Furthermore, by abstracting language, information from multiple dimensions can be aggregated. A sentence such as "Maintenance of building consumables and facilities is the responsibility of the Administrative Affairs Department" aggregates a wide range of dimensional information, including light bulb replacement and automatic door malfunctions.

This abstraction can be said to reduce the training data by leveraging the LLM's pre-trained knowledge and reasoning capabilities.

And, fundamentally, natural language learning does not require iterative learning. Once the aforementioned sentence is added to the knowledge base, learning is complete.

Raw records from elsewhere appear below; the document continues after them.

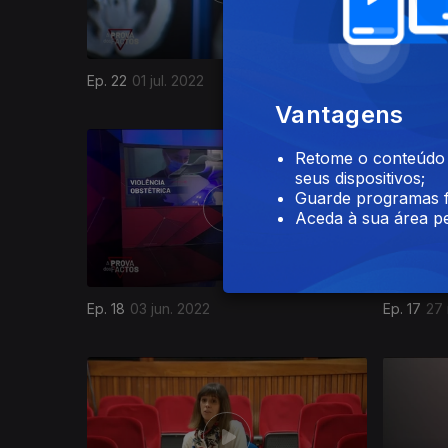
Ep. 22
01 jul. 2022
Ep. 21
24 
Vantagens
Retome o conteúdo a
seus dispositivos;
Guarde programas f
Aceda à sua área pe
Ep. 18
03 jun. 2022
Ep. 17
27 
609944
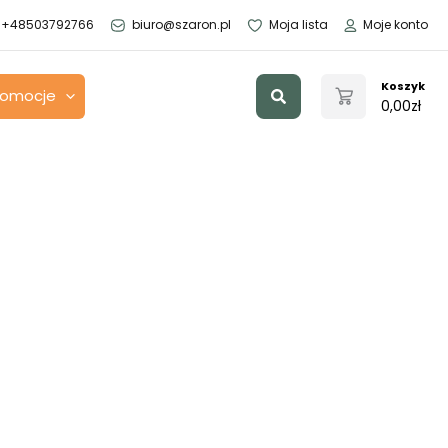
+48503792766
biuro@szaron.pl
Moja lista
Moje konto
Szukaj
Koszyk
romocje
0,00
zł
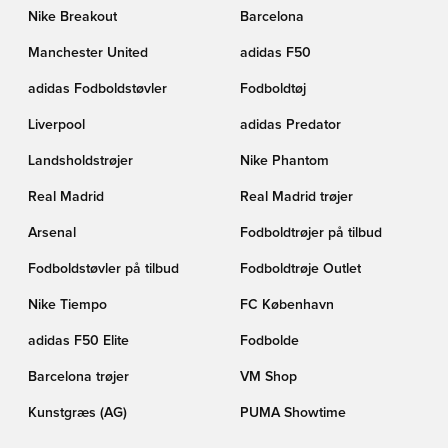
Nike Breakout
Barcelona
Manchester United
adidas F50
adidas Fodboldstøvler
Fodboldtøj
Liverpool
adidas Predator
Landsholdstrøjer
Nike Phantom
Real Madrid
Real Madrid trøjer
Arsenal
Fodboldtrøjer på tilbud
Fodboldstøvler på tilbud
Fodboldtrøje Outlet
Nike Tiempo
FC København
adidas F50 Elite
Fodbolde
Barcelona trøjer
VM Shop
Kunstgræs (AG)
PUMA Showtime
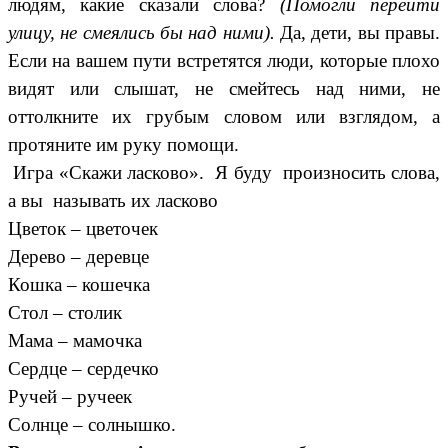
людям, какие сказали слова?
(Помогли перейти
улицу, не смеялись бы над ними).
Да, дети, вы правы.
Если на вашем пути встретятся люди, которые плохо
видят или слышат, не смейтесь над ними, не
оттолкните их грубым словом или взглядом, а
протяните им руку помощи.
Игра «Скажи ласково». Я буду произносить слова,
а вы называть их ласково
Цветок – цветочек
Дерево – деревце
Кошка – кошечка
Стол – столик
Мама – мамочка
Сердце – сердечко
Ручей – ручеек
Солнце – солнышко.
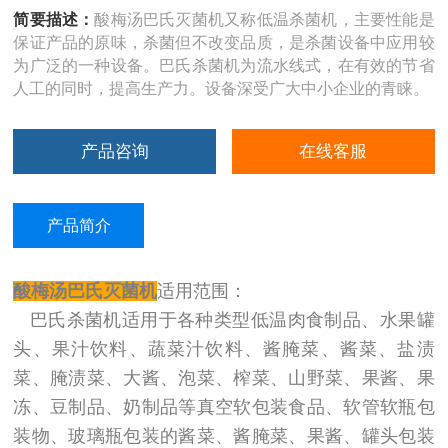
简要描述：
酸梅汤巴氏灭菌机又称低温杀菌机，主要性能是
保证产品的原味，杀菌但不改变品质，是杀菌设备中应用较
为广泛的一种设备。巴氏杀菌机为流水线式，在有效的节省
人工的同时，提高生产力。设备深受广大中小企业的青睐。
产品咨询
在线客服
产品简介
酸梅汤巴氏灭菌机
适用范围：
巴氏杀菌机适用于各种类型低温肉食制品、水果罐
头、果汁饮料、蔬菜汁饮料、酱腌菜、酱菜、盐渍
菜、腌渍菜、大酱、泡菜、榨菜、山野菜、果酱、果
冻、豆制品、奶制品等真空软包装食品、软管软瓶包
装物、玻璃瓶包装的酱菜、酱腌菜、果酱、罐头包装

Additionally, pre-processing of knowledge is unnecessary. Even if explanations of the Administrative Affairs Department or General Affairs Department are mixed within various texts, they can still be utilized as knowledge.

Or, as in the previous example, raw data such as inquiry and assignment records can be immediately used as training data without pre-processing.

Thus, natural language machine learning can learn far more efficiently than numerical machine learning.

Conclusion

Compared to the high-speed numerical computation capabilities of computers, the natural language processing ability of large language models is quite slow.

However, natural language machine learning allows for efficient learning, far exceeding the gap between high-speed numerical computation and slow natural language processing.

Furthermore, large language models, which have made astonishing progress through numerical learning, seem to be approaching the limits of performance improvement through simple scaling up, according to scaling laws.

In such a scenario, it is highly plausible that the focus will shift towards enhancing capabilities through natural language machine learning.